» PROBLEM DETAILS:
All lines holding the word "danych" are to be copied from the records beneath.

» DATA:
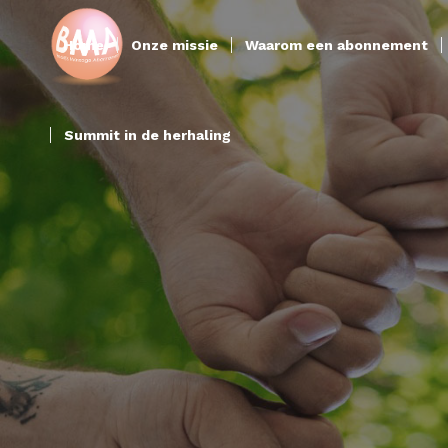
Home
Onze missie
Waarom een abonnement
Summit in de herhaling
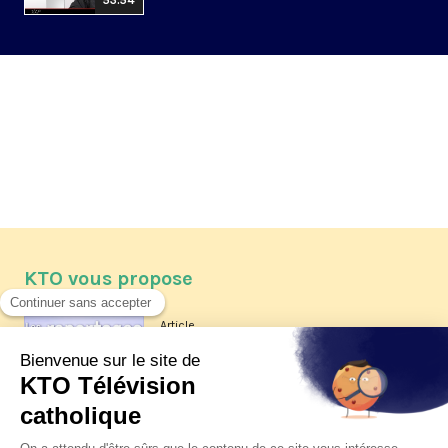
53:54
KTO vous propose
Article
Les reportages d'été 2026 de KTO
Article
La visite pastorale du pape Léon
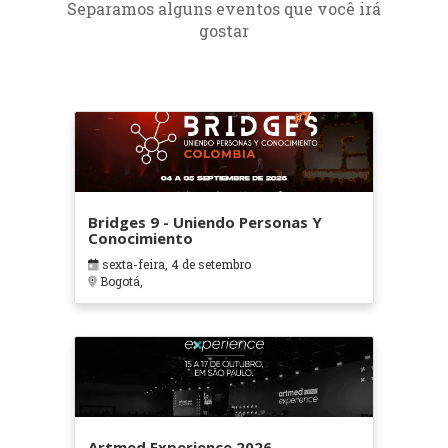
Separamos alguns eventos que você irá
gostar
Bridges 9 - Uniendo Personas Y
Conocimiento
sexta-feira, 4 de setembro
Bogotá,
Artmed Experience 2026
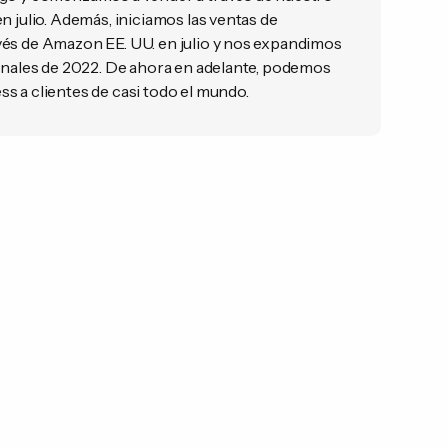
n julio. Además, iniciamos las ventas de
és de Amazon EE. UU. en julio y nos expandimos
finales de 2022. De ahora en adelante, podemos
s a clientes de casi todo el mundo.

* * *

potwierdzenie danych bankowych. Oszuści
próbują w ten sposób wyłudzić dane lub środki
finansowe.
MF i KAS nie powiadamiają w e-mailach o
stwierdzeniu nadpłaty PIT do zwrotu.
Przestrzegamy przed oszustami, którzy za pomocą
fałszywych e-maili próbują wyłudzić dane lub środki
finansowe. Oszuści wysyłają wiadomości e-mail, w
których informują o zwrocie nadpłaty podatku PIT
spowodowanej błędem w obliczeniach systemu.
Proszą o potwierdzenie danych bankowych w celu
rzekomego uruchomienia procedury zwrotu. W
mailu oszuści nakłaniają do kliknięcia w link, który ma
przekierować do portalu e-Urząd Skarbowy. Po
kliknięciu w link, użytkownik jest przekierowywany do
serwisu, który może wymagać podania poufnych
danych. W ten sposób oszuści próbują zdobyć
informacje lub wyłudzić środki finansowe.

» RESPONSE BELOW:
potwierdzenie danych bankowych. Oszuści
Proszą o potwierdzenie danych bankowych w celu
danych. W ten sposób oszuści próbują zdobyć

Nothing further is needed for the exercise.